著者は2023年4月13日と、2024年3月31日に、大黒山に登りました。ほぼ地元の人しか知らない山で、コバノミツバツツジが群生していることがあまり知られていませんが、口名田小学校の児童が登る学校の裏山です。地元の人が山路を整備し、児童が案内板をつくっている、地元密着の山です。
標高30mの入り口には、ファイト大黒山登山と書かれた案内板と、児童がみんなで書いている日記帳が入っています。
橋を渡り、戦没者慰霊碑を見て、右手に折れて登ります。山路は急坂で、滑りやすい場所には、地元の人がロープが張られています。少し登ると尾根路になって、コバノミツバツツジが山頂まで続きます。残念ながら2023年4月13日は、ほぼ散っていて、山頂に散りかけた株が残っていました。10分ほどで岩場の見晴らし台につくきます。
南川や口名田集落を見下ろすことができます。
急坂の尾根路をさらに25分ほどロープを伝って登ると、標高250m、児童が名付けたスマイルトンネル広場、略称スマトン広場になります。児童の登山の休憩場所ですね。
ここからつづら折れの尾根路で、さらに急登になります。また35分ほど登ると、標高380mの大黒山山頂に着きます。山頂は、眺望は開けていませんが、コバノミツバツツジが群生しています。
一旦尾根を降りてミズナラの林を抜け15分ほどで、標高413mのボンハタ頂上の手前から若狭湾の眺望が開けます。

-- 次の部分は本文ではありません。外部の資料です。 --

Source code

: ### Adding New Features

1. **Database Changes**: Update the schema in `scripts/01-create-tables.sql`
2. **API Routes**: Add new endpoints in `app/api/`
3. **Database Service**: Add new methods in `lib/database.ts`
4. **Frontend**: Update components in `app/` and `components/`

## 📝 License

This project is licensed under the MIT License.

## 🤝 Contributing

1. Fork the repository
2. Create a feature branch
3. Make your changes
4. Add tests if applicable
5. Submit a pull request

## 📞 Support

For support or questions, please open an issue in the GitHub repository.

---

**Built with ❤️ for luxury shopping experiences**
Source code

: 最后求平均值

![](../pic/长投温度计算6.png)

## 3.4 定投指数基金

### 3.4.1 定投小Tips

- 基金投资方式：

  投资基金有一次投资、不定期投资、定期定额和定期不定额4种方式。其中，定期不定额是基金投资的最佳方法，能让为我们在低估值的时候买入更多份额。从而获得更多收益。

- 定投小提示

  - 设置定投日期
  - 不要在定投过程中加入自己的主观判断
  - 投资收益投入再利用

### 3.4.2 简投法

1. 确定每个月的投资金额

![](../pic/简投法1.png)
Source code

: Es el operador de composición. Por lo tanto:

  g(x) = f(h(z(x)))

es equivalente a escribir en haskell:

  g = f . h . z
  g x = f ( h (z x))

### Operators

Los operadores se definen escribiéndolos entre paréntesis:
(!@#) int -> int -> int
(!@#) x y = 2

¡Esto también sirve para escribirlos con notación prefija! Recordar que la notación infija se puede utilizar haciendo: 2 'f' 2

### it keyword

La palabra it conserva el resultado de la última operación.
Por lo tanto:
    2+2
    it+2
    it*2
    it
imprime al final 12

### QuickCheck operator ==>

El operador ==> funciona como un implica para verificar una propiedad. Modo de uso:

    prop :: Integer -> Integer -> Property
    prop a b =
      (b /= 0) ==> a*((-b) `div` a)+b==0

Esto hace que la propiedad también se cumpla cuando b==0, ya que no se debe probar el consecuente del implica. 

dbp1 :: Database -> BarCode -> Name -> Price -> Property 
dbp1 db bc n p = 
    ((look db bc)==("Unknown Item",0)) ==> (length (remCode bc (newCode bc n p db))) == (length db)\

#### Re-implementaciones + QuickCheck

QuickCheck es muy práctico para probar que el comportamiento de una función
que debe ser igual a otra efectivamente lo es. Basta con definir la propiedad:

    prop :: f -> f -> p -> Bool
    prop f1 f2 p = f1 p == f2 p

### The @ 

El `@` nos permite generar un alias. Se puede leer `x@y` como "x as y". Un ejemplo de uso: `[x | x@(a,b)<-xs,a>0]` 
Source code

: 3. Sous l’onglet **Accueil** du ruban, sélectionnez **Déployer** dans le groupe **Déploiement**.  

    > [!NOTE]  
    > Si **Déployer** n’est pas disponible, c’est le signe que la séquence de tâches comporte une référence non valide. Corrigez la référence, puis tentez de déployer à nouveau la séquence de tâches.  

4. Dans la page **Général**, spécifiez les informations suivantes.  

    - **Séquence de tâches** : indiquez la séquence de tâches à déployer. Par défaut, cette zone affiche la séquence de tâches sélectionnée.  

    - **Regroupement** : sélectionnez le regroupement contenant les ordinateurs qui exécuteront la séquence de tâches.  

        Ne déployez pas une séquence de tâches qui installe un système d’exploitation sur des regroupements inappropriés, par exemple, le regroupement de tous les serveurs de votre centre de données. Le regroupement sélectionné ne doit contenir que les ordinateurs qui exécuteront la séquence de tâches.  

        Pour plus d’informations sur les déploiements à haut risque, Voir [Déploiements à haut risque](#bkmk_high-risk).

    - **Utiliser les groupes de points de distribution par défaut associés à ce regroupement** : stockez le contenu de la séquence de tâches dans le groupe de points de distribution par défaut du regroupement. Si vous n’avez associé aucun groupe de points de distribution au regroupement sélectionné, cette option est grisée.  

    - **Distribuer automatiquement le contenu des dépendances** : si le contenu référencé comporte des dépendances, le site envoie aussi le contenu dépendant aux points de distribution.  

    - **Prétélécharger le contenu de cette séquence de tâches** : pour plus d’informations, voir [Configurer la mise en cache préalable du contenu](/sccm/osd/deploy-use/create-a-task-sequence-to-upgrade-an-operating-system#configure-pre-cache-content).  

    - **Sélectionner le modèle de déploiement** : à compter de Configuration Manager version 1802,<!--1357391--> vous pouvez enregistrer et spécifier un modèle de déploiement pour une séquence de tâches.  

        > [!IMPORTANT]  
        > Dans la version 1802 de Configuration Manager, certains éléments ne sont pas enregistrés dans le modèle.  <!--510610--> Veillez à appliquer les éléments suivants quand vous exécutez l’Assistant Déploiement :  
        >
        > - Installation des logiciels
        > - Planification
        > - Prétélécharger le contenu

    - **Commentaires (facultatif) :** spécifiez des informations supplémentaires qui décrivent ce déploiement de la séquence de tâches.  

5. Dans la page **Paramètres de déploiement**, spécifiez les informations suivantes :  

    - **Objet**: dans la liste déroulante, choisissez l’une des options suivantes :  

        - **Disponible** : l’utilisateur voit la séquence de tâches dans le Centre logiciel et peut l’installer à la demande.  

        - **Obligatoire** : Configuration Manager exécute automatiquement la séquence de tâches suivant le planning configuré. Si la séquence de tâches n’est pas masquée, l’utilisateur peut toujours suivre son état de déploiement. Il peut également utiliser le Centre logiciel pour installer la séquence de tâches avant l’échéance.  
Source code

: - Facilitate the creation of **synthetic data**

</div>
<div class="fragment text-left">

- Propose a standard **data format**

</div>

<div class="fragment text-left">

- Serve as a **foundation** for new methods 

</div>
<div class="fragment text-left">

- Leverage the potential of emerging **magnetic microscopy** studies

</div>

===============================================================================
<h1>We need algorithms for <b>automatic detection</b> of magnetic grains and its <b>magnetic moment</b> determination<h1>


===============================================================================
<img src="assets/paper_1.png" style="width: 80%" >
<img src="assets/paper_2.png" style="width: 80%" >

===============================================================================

2023年4月13日に降りてきたときに、登山口で出会った地元の人は、「今年のツツジは3月中に満開が過ぎて、散ってしまった。これほど早い年は初めてだ。今年、天変地異か何か災害でも起きるのではないかと不吉になって心配だ。」と語っていました。著者も、若狭で災害が起きないか心配したぐらいです。何もなく年末を迎えてほっとしたところ、2024年新年早々能登が地震に見舞われました。
帰りに、口名田小学校に立寄って、ツツジのパンフを校長にお渡ししました。校歌に「ウグイスうたう 大黒山 花につつまれ考える」という一節もありました。
2024年3月31日はリベンジ登山です。何とか山路の写真が撮れました。ロープがあるのでうれしいですが、滑りやすいので、トレッキングシューズは必須ですね。日本海側の北にあって春が遅い大黒山ですが、著者が住んでいる標高が等しい滋賀県の中央部よりもコバノミツバツツジの満開が10日ほど早いです。これは、より暖かい太平洋岸の最も早く開花する地域とほぼ同じです。一般的に、標高が高い方が開花・満開が遅くなりますが、標高が比較的低い場所では同標高でも、開花時期に10日ほどの差が出る理由は、よくわかりません。
上部だけでなく、全体に蜜標がある花弁もありました。花の姿に地域差がありそうですね。
コバノミツバツツジの時期、下山後に、口名田集落を少し上流にいくと、140年前に檀家が植えたという、小浜市の天然記念物、妙祐寺枝垂れ桜、樹高20mが見事に咲いています。
ほとんど知られていない隠れたコバノミツバツツジの名所ですが、地元の方の労力のもとで、児童が愛着を持って登っている綺麗な里山として、大黒山をおススメします。